Roma, 4 gennaio 2025 – Un’accusa volutamente generica, che potrebbe peggiorare nelle prossime ore e rendere la liberazione di Cecilia Sala ancora più complicata. Un governo, quello iraniano, che sente di avere il coltello dalla parte del manico e una maggioranza silenziosa all’interno del Paese che segue con apprensione il destino della giornalista italiana e spera che la sua vicenda possa portare all’attenzione internazionale la spietatezza del Repubblica Islamica. Pejman Abdolmohammadi, professore di Relazioni Internazionali del Medio Oriente e ricercatore dell’Ispi analizza la crisi diplomatica innescata dall’arresto di Cecilia Sala.
Professor Abdolmohammadi, iniziamo dal capo di accusa. Cecilia Sala è rea di aver infranto le regole della Repubblica Islamica. Cosa significa?
“Diciamo che è un’espressione molto generica. Può essere un’infrazione del diritto penale, del diritto civile, di quello del lavoro. La Repubblica Islamica deciderà se aggravarla o meno in base alla liberazione da parte dell’Italia di Mohammad Abedini”.
Un ricatto bello e buono.
“Ci troviamo di fronte a una crisi geopolitica enorme. Ci sono molti attori che si stanno confrontando. Si parla molto delle pressioni iraniane sull’Italia perché convinca gli Usa a ritirare l’estradizione nei confronti dell’ingegnere accusato di terrorismo. Ma c’è un altro fatto che va considerato. Il governo Meloni è stato l’unico esecutivo negli ultimi 30 anni che ha messo sotto pressione la Repubblica Islamica sui temi dei diritti civili e dei diritti umani. Si tratta da un lato di una cosa molto positiva a livello etico, ma anche per questo l’esecutivo ha più difficoltà a interagire”.

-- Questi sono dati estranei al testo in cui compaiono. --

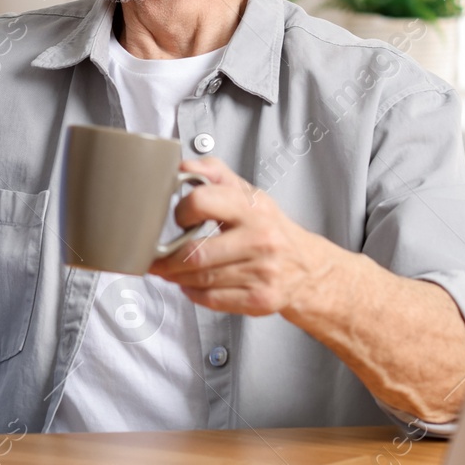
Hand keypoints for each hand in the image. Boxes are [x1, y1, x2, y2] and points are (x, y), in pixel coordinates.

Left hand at [147, 157, 336, 316]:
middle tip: (157, 257)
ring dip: (176, 277)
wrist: (307, 266)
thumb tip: (183, 165)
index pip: (202, 202)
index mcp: (253, 208)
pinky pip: (212, 299)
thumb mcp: (248, 194)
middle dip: (167, 259)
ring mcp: (262, 272)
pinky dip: (193, 293)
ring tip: (169, 270)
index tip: (180, 219)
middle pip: (196, 253)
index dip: (182, 211)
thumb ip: (215, 174)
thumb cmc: (269, 228)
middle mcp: (260, 239)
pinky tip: (191, 285)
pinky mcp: (260, 299)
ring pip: (201, 278)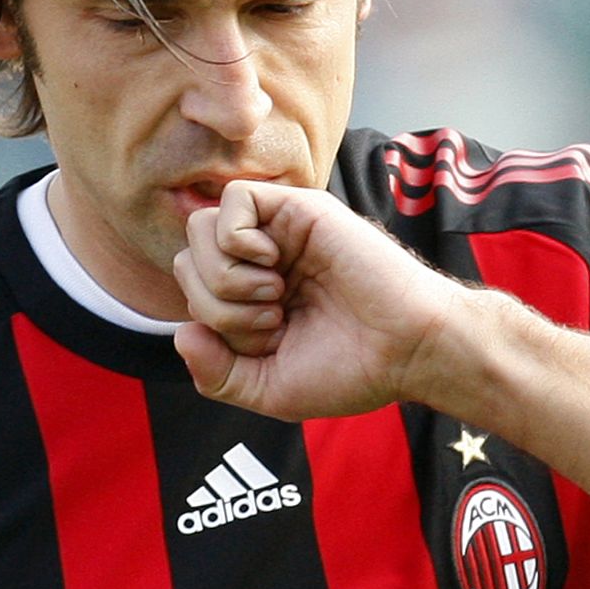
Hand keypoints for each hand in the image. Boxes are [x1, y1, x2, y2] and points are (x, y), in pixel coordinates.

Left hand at [172, 180, 457, 419]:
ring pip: (200, 228)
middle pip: (188, 259)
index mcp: (252, 296)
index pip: (191, 291)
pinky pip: (233, 200)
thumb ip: (216, 374)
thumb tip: (181, 332)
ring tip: (274, 295)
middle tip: (270, 321)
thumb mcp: (268, 389)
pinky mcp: (299, 208)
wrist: (408, 348)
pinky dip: (237, 240)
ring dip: (225, 276)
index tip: (263, 342)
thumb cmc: (351, 370)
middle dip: (215, 304)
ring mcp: (279, 230)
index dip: (211, 324)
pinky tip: (274, 266)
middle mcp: (261, 259)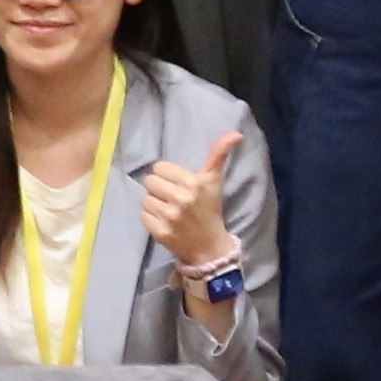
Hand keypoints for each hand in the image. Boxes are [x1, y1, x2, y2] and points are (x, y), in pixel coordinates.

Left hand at [135, 130, 244, 284]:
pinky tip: (164, 222)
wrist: (210, 247)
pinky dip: (151, 219)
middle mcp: (180, 199)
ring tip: (168, 210)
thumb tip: (236, 133)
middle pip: (149, 181)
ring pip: (145, 198)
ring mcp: (169, 217)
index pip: (159, 168)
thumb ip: (219, 154)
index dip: (167, 175)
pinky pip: (143, 215)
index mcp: (193, 183)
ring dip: (154, 204)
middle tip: (172, 198)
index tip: (177, 184)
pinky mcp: (160, 232)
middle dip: (159, 189)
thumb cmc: (210, 210)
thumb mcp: (214, 181)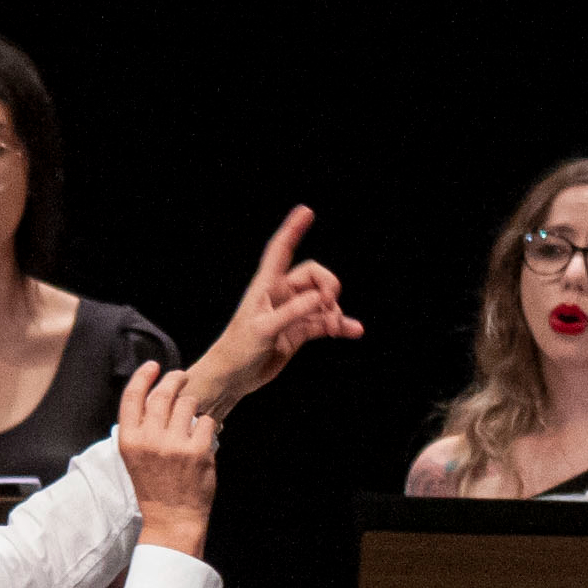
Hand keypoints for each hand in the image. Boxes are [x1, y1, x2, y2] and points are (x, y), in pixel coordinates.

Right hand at [115, 363, 220, 554]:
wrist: (172, 518)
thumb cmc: (154, 487)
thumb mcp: (135, 457)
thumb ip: (140, 429)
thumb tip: (151, 397)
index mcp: (129, 440)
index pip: (132, 397)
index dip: (143, 377)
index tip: (153, 366)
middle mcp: (150, 440)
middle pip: (163, 394)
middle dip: (175, 379)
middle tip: (182, 376)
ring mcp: (175, 445)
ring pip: (188, 404)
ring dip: (193, 405)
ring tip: (192, 417)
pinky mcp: (198, 451)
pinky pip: (207, 422)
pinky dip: (208, 425)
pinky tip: (203, 436)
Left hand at [190, 206, 356, 411]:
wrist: (234, 376)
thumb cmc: (239, 349)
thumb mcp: (264, 330)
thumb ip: (292, 313)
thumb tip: (321, 299)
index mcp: (266, 286)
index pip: (281, 250)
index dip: (293, 229)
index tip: (306, 211)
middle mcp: (280, 294)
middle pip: (313, 275)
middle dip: (328, 285)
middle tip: (329, 303)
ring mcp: (292, 312)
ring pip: (322, 300)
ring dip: (335, 311)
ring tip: (338, 326)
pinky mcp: (299, 331)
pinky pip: (325, 322)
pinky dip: (339, 326)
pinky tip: (353, 331)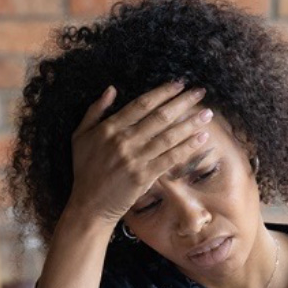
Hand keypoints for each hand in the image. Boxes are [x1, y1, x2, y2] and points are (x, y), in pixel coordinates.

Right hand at [66, 81, 214, 225]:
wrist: (89, 204)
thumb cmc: (85, 170)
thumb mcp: (80, 135)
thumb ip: (95, 110)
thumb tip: (111, 89)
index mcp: (109, 128)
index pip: (141, 104)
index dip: (162, 92)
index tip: (179, 83)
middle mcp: (124, 141)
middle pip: (159, 117)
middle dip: (182, 102)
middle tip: (200, 92)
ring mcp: (135, 159)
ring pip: (168, 136)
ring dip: (190, 123)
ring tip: (207, 113)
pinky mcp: (144, 176)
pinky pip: (170, 158)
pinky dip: (187, 147)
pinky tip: (201, 138)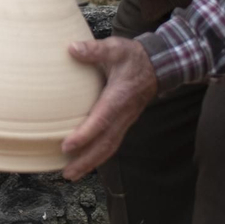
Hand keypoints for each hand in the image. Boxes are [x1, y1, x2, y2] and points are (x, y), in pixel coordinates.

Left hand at [58, 36, 158, 180]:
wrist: (157, 65)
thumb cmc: (133, 57)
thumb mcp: (115, 48)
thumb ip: (94, 50)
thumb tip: (72, 48)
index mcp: (118, 97)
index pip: (101, 120)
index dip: (85, 135)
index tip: (67, 145)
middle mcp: (123, 114)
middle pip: (105, 143)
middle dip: (86, 160)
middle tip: (67, 173)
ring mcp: (125, 121)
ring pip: (109, 147)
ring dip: (91, 163)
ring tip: (71, 175)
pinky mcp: (123, 123)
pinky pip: (111, 143)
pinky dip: (97, 156)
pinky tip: (83, 162)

Fino a che punto si può spingere la Repubblica Islamica?
“La tradizione italiana è quella di trattare. A differenza di altri Paesi, l’Italia non lascia mai soli i suoi cittadini. L’Iran però adesso si sente in posizione di forza. Hanno una giornalista brava, riconosciuta, sanno di avere un grandissimo strumento di pressione. Adesso c’è stata una correzione del tiro da parte della Farnesina, ma nei primi giorni l’atteggiamento del ministro e dell’ambasciatrice a Teheran mi sono sembrati naive. Penso abbia ragione chi ha detto che nelle prime fasi il Ministero degli Esteri, non il governo, abbia peccato di superficialità”.
Che prospettive vede lei?
“Gli Stati Uniti di sicuro non vogliono che si tratti. È una situazione molto complicata, anche per il fatto che l’Amministrazione Biden è in scadenza. Prima del 20, quando si insedierà Trump, penso sia molto difficile che possa sbloccarsi”.

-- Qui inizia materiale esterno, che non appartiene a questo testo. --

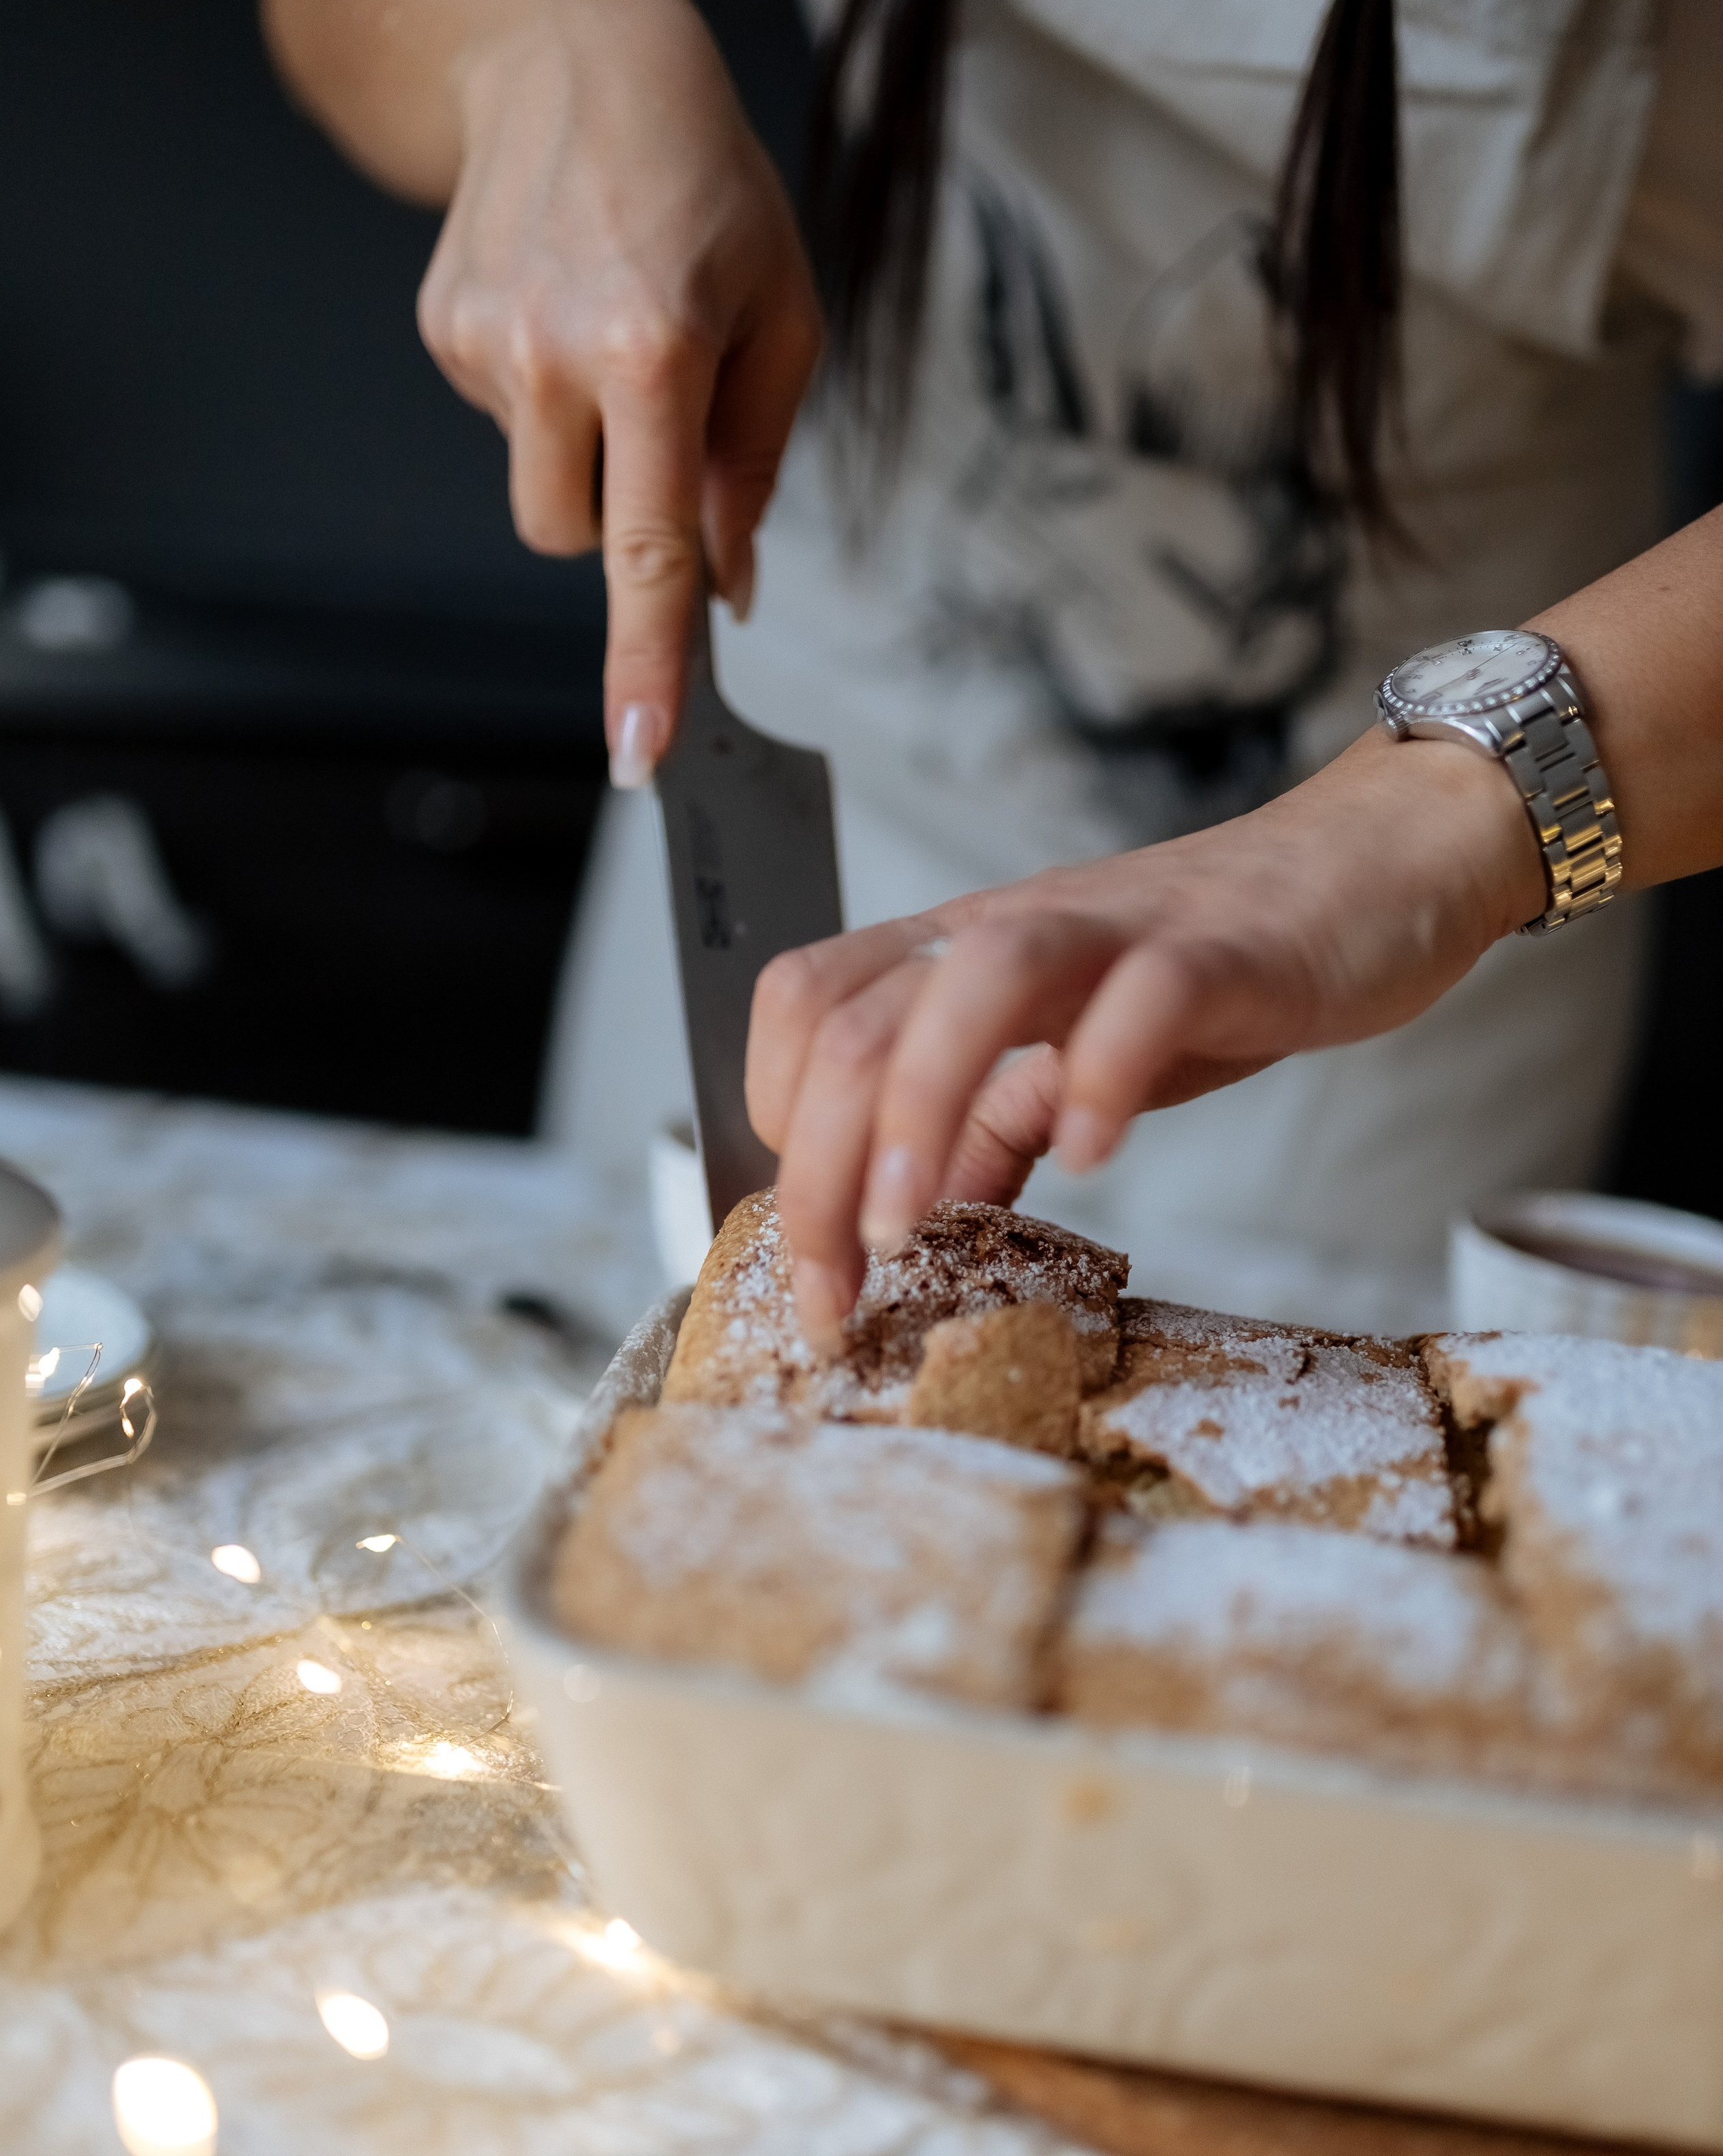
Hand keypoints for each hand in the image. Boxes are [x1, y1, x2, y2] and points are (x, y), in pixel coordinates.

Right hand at [417, 0, 819, 780]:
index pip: (648, 552)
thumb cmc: (703, 184)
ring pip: (539, 496)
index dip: (646, 665)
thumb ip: (755, 462)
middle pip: (576, 541)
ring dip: (584, 463)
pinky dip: (544, 397)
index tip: (640, 753)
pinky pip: (505, 425)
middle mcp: (552, 354)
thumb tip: (729, 587)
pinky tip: (565, 308)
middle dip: (623, 519)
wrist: (568, 54)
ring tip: (611, 348)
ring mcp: (481, 343)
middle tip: (662, 420)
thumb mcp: (782, 312)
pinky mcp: (440, 328)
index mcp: (653, 354)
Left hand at [746, 730, 1548, 1346]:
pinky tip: (1093, 1158)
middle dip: (820, 1168)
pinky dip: (1103, 1078)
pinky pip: (1144, 997)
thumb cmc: (1218, 963)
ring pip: (971, 983)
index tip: (814, 1249)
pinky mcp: (1222, 950)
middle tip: (839, 1288)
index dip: (777, 1125)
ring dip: (918, 1110)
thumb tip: (919, 1223)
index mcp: (964, 953)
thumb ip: (993, 1128)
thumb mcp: (1076, 1051)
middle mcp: (1016, 930)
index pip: (809, 1008)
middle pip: (860, 1018)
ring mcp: (1116, 933)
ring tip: (911, 1228)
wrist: (1379, 867)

Teheran sente di avere il coltello dalla parte del manico, ma un caso geopolitico di questo genere non rischia di avere delle ripercussioni sugli equilibri interni della Repubblica Islamica?
“Molti analisti continuano a dire che i diplomatici della Repubblica Islamica sono diversi dai pasdaran. Non è così. Sono 45 anni che sento questa narrazione. È inutile cercare di dividere e dire che ci sono riformisti e conservatori, quelli bravi e quelli non bravi. La Repubblica Islamica ha preso Cecilia Sala e dietro questa decisione ci sono tutte le strutture del governo”.
Si parla di questo arresto in Iran?
“Sicuramente ha avuto un effetto sull’opinione pubblica. Il 70-80% che è contraria alla Repubblica Islamica o critica vede questo arresto come l’ennesima dimostrazione di prepotenza. Parte di queste persone, le vittime delle repressioni fra il 2022 e il 2023, pensano che adesso che è coinvolta una giornalista straniera, venga conosciuto dall’opinione pubblica internazionale un luogo dove sono stati detenuti e uccisi molti giovani eroi della libertà”.